Stored dataset items
══════

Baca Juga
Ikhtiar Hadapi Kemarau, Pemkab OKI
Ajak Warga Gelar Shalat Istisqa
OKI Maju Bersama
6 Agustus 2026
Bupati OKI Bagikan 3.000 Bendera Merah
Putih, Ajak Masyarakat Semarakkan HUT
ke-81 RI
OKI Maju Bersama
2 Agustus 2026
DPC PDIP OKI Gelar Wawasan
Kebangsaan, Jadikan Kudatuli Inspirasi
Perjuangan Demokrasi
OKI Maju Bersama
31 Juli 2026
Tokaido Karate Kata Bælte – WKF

══════

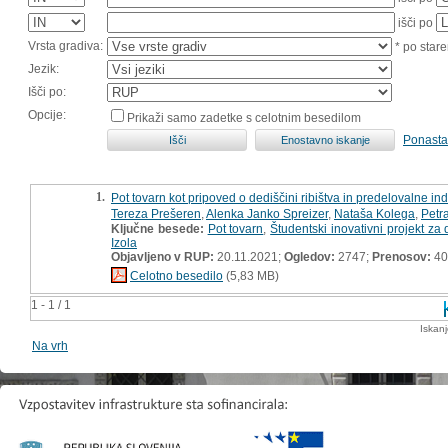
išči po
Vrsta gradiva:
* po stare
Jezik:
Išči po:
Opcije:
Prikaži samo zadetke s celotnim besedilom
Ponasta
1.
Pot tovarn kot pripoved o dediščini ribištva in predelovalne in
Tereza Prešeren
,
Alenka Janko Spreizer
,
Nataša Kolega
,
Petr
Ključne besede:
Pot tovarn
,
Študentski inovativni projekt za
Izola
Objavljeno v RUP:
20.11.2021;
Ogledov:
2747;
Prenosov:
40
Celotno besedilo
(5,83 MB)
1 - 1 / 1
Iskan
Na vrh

══════

### EXERCISE PROMPT
Above are the records; from them, give again exactly the lines from the one containing "Putih, Ajak Masyarakat Semarakkan HUT" through the one containing "Tokaido Karate Kata Bælte – WKF", both included.

### EXPECTED ANSWER
Putih, Ajak Masyarakat Semarakkan HUT
ke-81 RI
OKI Maju Bersama
2 Agustus 2026
DPC PDIP OKI Gelar Wawasan
Kebangsaan, Jadikan Kudatuli Inspirasi
Perjuangan Demokrasi
OKI Maju Bersama
31 Juli 2026
Tokaido Karate Kata Bælte – WKF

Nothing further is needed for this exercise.